理論武装しているつもりの批判は沢山見受けられるが、そのほとんどすべてが畑違いの分野の理論を振り回しているだけに過ぎない。畑違いの勘違いは本質ではなく表層か、良くて他の存在にも言える特徴に対しての批判でしかない。本当に批判するつもりなら、本質をまず見抜く作業が必要だ。だが、彼らはその基本作業をサボっている。彼らには必要ないからだ。彼らの本当に批判したい対象、それは「子ども」だからだ。

「子ども害悪論者」たちは、彼らが子ども時代に嫌っていた存在に自分自身がなっていないか

彼らは子どものことを信用していない。他の存在を批判しているように見せかけて、結局は子どもへの不信を表明しているに過ぎない。場合によっては世代批判や人間批判を兼ねている時すらある。

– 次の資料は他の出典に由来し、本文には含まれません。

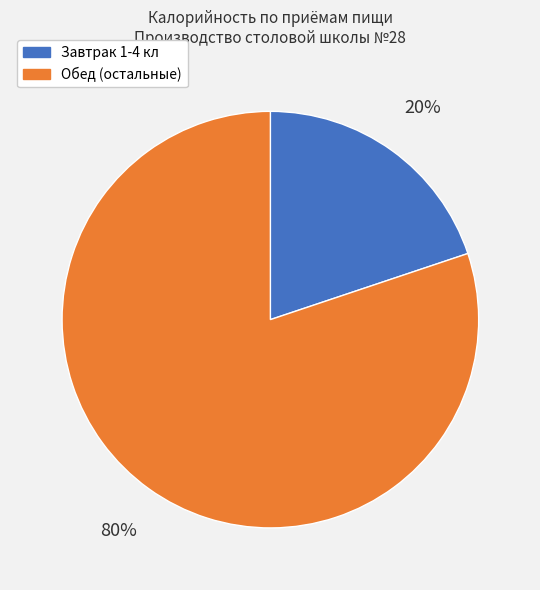

Which category has the smallest portion of the pie?

Завтрак 1-4 кл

こういう話を見るたび、なぜ彼らは子どものことを信用して挙げられないのだろうか、と思う。確かに、「子ども」は大人と比べて力も弱く、知識量も少ない。多くの人間が、保護の対象と認識している。だが、そのことは、子どものことを見下してもいいということではない。彼らは正しい知識さえあれば、判断能力は大人に劣るどころか、凌駕する。

私はゲームデザインに注目して数年になる。そのゲームデザインという視点から子どもの能力を評価してみると、非常に高いと評価せざるを得ない。ゲーム開発者たちはプレイヤーに対して、こう遊んでもらおう、ああ遊んでもらおうと綿密な計算に基づいてゲームを開発する。だが、多くの場合、子どもたちはその想定の範囲を超えてとても思いつかないような遊びを自発的に生み出す。逆にある程度成長してしまうと、開発者が用意した遊びしか遊ばなくなる。子どもたちの創造性とゲームデザインの能力の高さには驚くばかりだ。

ゲームデザインの能力は加齢と共に失われる。本業のゲームデザイナーはゲームデザインの能力を訓練によって保っている、といっても良いくらいだ。人間の幼少期における遊びの能力はとてつもなく高い。遊びの能力が高い、ということは、学ぶ能力が高いということと同義だ。少なくともこの点に関しては、年齢や経験のある大人よりも子どもの方が能力が高い。私にはとてもではないが子どもを見下すことなど出来やしない。

常識に頼り、自らの頭脳を使わない「考えない葦」に成り下がった大人より、日々の出来事一つ一つに驚きと興味を示して常に頭をフル回転させている子どもの方が、私にとっては信用に値する。私は人の親ではないが、自分の子どもが信用できない親にはなりたくないし、子どもを見下す「嫌な大人」にもなりたくない。なにより、子どもたち自身が、不当な評価に対して反発している。それは「子ども害悪論者」たち自身も子ども時代に感じていたはずなのだが、いつの間にかさっぱり忘れてしまっている。皮肉なことにそれは、子どもの判断力の高さを示す傍証でもあるのだ。

*1:参照: 日本PTA全国協議会 特薦 文部省 推薦「はだしのゲンhttp://www.jhv.jp/title/Video/anime/KL-2030.html

*2:正確には理論ですらない。失笑モノの与太話だ。

*3:多分、かれはコンピューターゲームとスポーツが同じものである、ということすら知らないのであろう

*4:Jesper Juul『ゲーム, プレイヤ, ワールド : ゲームたらしめるものの核心を探る』―「本定義はゲームがメディア間を移動する (transmedial) ものであること、つまりゲームという単一のメディアは存在せず、むしろ多種のメディアが存在するのであり、それぞれが固有の長所を持っているということを明らかにする。」